C’est vrai que sa mère est morte en donnant naissance à ses frères et que cela doit grandement l’effrayer. Je n’avais pas pensé à ça et je me dis que ce n’est pas étonnant qu’elle réagisse ainsi. Sentant une bouffée de tendresse m’étreindre, je me lève et m’approche d’elle.

— Ne parle pas de malheur, Clothilde, dis-je en la serrant contre moi alors qu’elle se lève à son tour. Tout ira bien, tu verras. Déjà, on ne sait pas s’il y en aura un ou deux. Et puis, je n’ai jamais vu une femme avec autant de force que toi. Je t’aime et je ne laisserai rien t’arriver.

— Je t’aime aussi, mon Viking. Et je déteste quand on se fait la tête…

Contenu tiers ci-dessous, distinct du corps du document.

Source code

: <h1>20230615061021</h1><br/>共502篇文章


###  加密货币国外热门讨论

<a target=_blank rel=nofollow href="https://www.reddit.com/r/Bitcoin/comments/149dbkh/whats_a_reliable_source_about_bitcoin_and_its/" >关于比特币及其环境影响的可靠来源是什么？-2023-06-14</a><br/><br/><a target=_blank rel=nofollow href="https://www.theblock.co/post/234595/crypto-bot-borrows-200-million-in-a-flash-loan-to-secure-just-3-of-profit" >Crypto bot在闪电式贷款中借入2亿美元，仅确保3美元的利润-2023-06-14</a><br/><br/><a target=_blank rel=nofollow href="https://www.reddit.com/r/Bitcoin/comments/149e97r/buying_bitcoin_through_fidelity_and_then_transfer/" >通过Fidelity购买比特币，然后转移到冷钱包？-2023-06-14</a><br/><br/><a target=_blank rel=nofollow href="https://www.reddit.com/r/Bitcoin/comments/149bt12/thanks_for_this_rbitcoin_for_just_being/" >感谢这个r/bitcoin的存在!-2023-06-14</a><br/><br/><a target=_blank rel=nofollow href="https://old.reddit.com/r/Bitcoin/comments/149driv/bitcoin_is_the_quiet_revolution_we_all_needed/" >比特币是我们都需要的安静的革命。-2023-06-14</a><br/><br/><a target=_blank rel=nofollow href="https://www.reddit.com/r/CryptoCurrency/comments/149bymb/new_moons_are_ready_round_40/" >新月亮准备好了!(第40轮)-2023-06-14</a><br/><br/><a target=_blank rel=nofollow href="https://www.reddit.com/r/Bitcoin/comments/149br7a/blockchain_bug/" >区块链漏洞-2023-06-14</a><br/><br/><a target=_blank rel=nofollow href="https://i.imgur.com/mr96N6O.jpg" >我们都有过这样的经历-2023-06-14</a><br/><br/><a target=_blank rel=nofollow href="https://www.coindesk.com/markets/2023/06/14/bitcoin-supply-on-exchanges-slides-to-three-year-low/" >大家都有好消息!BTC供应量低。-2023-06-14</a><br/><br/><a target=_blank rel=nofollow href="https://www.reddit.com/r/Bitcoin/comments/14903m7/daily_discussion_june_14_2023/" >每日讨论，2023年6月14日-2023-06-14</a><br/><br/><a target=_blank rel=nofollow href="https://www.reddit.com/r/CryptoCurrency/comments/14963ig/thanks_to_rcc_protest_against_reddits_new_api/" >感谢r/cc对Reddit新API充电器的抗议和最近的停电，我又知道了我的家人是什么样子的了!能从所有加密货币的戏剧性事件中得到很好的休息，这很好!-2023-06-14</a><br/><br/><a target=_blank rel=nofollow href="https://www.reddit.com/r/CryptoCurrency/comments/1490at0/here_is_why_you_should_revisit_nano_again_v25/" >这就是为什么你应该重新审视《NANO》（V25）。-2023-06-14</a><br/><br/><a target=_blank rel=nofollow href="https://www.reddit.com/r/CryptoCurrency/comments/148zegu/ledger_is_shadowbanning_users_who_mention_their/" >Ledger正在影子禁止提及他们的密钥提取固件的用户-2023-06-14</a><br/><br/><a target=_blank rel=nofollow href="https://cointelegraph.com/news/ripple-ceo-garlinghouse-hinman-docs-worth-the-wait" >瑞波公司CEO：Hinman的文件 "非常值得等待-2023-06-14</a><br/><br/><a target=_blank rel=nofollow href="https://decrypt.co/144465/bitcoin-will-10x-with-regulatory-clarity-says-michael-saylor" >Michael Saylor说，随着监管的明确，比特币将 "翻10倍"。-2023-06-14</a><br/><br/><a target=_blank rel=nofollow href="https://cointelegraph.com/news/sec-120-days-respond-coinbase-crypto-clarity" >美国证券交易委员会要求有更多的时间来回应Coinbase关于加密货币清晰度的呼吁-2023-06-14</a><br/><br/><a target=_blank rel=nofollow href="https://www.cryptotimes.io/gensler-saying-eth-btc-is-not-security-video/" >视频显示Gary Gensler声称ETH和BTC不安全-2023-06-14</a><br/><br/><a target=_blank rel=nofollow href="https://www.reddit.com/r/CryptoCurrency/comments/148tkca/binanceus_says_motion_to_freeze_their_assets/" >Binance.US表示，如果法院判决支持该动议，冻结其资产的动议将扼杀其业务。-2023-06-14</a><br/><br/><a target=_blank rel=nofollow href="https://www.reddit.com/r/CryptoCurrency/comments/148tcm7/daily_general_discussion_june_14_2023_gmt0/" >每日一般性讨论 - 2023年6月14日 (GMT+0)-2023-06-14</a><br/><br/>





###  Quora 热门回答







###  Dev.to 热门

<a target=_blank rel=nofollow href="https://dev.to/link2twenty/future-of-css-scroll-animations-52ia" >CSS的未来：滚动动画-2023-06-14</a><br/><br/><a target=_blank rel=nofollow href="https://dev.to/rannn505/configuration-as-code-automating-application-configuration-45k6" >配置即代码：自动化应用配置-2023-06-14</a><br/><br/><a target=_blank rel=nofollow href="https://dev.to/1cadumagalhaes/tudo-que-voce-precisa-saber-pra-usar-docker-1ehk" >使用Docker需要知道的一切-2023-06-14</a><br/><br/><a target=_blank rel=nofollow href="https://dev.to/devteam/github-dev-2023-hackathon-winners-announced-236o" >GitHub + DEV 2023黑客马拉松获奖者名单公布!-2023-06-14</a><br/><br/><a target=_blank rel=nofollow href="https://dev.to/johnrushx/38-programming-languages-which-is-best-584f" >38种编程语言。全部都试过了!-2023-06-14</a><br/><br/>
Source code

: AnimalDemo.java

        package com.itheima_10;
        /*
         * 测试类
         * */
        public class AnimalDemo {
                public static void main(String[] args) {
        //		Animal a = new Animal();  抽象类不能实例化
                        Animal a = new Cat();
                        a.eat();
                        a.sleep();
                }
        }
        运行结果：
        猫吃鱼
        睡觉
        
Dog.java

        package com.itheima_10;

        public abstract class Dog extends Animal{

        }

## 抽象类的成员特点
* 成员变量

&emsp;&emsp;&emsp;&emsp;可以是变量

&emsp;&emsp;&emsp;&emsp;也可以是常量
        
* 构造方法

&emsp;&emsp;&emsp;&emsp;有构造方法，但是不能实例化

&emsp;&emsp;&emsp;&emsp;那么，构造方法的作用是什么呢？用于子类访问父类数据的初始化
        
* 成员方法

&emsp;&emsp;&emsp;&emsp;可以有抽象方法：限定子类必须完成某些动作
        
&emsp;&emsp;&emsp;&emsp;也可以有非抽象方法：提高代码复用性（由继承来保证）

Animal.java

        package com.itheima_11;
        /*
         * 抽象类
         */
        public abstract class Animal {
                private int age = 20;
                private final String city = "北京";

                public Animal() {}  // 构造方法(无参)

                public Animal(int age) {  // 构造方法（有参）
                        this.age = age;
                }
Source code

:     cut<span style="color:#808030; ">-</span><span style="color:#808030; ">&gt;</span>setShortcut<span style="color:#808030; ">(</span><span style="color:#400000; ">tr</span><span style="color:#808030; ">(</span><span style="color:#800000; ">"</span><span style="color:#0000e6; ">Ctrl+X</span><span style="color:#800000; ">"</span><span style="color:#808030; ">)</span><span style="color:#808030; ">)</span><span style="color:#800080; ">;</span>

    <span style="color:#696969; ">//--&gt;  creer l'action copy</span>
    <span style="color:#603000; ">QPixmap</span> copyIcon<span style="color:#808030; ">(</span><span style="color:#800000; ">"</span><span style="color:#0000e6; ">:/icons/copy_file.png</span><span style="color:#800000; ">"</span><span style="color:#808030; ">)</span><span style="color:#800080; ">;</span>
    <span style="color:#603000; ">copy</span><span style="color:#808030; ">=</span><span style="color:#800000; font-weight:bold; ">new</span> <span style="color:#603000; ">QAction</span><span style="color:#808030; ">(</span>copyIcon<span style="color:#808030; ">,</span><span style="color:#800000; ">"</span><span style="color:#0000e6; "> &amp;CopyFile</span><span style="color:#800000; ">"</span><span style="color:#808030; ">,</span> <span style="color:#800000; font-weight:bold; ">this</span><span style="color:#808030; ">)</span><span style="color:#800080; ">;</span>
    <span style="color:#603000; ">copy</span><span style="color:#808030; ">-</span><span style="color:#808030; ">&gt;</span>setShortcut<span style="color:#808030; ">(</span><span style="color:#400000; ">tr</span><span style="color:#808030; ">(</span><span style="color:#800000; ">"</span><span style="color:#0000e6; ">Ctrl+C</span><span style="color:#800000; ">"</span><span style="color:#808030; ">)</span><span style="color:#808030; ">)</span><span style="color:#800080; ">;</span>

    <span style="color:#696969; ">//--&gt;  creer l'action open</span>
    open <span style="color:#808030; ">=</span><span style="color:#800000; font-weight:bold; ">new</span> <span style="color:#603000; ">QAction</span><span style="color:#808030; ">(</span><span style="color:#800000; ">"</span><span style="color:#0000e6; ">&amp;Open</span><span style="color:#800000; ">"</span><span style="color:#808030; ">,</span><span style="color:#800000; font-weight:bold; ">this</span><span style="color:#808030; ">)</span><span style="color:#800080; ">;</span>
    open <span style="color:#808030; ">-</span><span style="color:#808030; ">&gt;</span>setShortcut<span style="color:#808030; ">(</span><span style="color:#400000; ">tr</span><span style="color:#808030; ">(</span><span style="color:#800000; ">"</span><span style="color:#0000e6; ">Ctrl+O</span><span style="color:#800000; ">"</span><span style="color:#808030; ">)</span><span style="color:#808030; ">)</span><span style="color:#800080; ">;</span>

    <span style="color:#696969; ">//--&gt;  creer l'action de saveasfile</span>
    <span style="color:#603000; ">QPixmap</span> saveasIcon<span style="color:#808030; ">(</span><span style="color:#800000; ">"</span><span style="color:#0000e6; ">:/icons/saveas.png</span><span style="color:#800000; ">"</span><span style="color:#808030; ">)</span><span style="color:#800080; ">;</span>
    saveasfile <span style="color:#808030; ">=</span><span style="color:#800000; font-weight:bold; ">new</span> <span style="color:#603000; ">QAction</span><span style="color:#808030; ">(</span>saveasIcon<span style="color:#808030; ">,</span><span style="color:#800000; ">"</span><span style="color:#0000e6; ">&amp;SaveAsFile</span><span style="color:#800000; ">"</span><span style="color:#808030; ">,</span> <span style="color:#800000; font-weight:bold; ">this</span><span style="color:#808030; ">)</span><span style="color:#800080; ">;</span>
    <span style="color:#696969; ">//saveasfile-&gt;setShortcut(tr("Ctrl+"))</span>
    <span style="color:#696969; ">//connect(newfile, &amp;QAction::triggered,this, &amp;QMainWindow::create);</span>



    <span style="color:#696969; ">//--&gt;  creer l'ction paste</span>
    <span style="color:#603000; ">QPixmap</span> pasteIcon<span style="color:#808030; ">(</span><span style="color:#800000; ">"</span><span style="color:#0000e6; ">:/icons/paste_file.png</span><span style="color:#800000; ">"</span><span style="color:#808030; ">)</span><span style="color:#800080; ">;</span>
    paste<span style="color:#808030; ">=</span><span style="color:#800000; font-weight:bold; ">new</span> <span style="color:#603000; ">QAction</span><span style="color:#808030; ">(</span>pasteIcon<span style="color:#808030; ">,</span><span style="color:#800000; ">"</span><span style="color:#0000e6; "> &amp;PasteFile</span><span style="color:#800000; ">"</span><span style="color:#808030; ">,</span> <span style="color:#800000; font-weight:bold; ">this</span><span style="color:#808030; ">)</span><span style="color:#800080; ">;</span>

Elle lève alors son visage vers moi et je me perds dans la pureté de ses magnifiques yeux verts qui me font oublier que le reste du monde existe. Moi aussi, je déteste quand on se dispute ainsi et c’est tout naturellement que nos lèvres s’unissent et que nos corps se serrent l’un contre l’autre.

Qu'est-ce que j'aime lorsqu'elle noue ainsi ses bras sur ma nuque et qu'elle m'embrasse avec une telle passion ! J'adore sentir sa poitrine se lover contre mon torse et tout son être frémir lorsque mes mains la caressent. J'apprécie immensément la façon dont elle réagit quand je la soulève dans mes bras et qu'elle s'agrippe à moi comme si j'étais le seul au monde capable d'éviter qu'elle ne se noie. Et je suis aux anges lorsque notre étreinte se fait plus passionnée dès que je sens ses doigts glisser sous ma chemise pour caresser ma peau.

Fébrilement, nous nous déshabillons comme si cette dispute avait renforcé l'urgence de nous unir à nouveau. Je prends cependant le temps de caresser et embrasser son ventre toujours plat avant de confirmer avec plaisir la sensibilité accrue de ses seins. Et je pousse un puissant râle de jouissance lorsqu'enfin je me retrouve au plus profond d'elle, qu'elle se cambre pour répondre à mon désir et que sa passion épouse la mienne. Un tel amour est un véritable cadeau des Dieux et je suis convaincu que nous serons capables d'affronter tout ce qui viendra se mettre sur notre chemin.

— Je t'aime Clothilde et je te promets d'être toujours là pour toi, murmuré-je en l'enlaçant.